Arkes, like many pro-life proponents in Utah, feels Hatch's support of stem-cell research marks an inexplicable shift in position. "Something must have gotten into the senator's air conditioning," Arkes said, "because he is fumbling into deep incoherence."

 

Hatch says he respects the positions of fellow pro-lifers who disagree with him on this issue, but he maintains that the abortion analogy falls flat.

 

"I think their position is a principled position," the senator said. "But to try to make this an abortion situation, when what you're trying to do is facilitate and extend the lives of people who suffer - I just think that's wrong."

 

"(Stem-cell research) is a far cry from abortion, which is destroying life, regardless of what you call it," Hatch said.

 

For many in Utah, though, the debate over stem-cell research is actually more complicated than an issue of whether it facilitates or destroys life. Many people are hesitant to support the research because they fear it conflicts with their religious beliefs.

  

That group includes Rudman.

 

Rudman has been active in the Church of Jesus Christ of Latter-day Saints from early in childhood. Though there appears a chance that Parkinson's will affect either her or her four brothers, she remains conflicted in her support of the research.

 

"I think I'm clouded by having the Parkinson's in front of me," Rudman said. "Like I was saying to (my husband) Tony, strip that away and how would we feel, being as pro-life as we are?"

 

"If we didn't hear that stem cells could affect Parkinson's, then I'd think, well, destroying embryos - that's no good. I don't want it to morally conflict with my LDS beliefs," she said. "It's hard for me to know how to feel."

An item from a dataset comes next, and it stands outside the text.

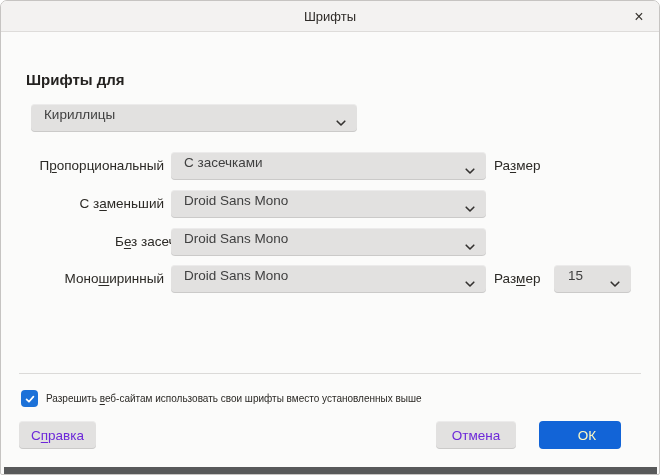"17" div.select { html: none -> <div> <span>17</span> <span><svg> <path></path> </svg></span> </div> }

Dale Bills, official spokesperson for the LDS Church, has declared the church's official position on stem-cell research. But the July 5 statement takes a neutral stance on the technology.

 

The statement reads: "While the First Presidency and the Quorum of the Twelve Apostles have not taken a position at this time on the newly emerging field of stem-cell research, it merits cautious scrutiny. The proclaimed potential to provide cures and treatments for many serious diseases needs careful and continuing study by conscientious, qualified investigators.

 

"As with any emerging new technology, there are concerns that must be addressed," Bills' statement says. "Scientific and religious viewpoints both demand that strict moral and ethical guidelines be followed."

 

Hatch - who, like Rudman, is also a devout member of the LDS Church - says he wrestled with the religious implications of stem-cell research and prayed about them. In the end, he says, he found a comfort in his decision to support the technology.   

 

"Why wouldn't our Father in heaven want us to utilize these cells for the benefit of extending and facilitating the life of suffering mankind?" he said.

 

To LDS families who worry stem-cell research conflicts with their religious beliefs, Hatch advises them to study the Church's official statement.

"The Church has said you should approach it with caution," he said. Funding stem-cell research would be the government's chance to impose strict regulations on the science - regulations, the senator believes, that are concordant with the Church's position of caution.

 

Lawmakers on Capitol Hill adjourned last week for summer vacation. When they return in early September, the Senate is expected to debate a compromise bill by Sen. Bill Frist, R-Tenn. Frist's bill would allow federal funding for embryonic stem-cell technology and create an advisory panel to oversee the research.

 

But even if the bill were approved today, Elizabeth Rudman knows that research might come too late for her father.

 

"I don't know if it could help him at this point," Rudman said. Yet she adds that she is still hoping scientists find a Parkinson's cure for the future. "If they would have something to go by for the next generation, oh," she said, "it'd mean everything."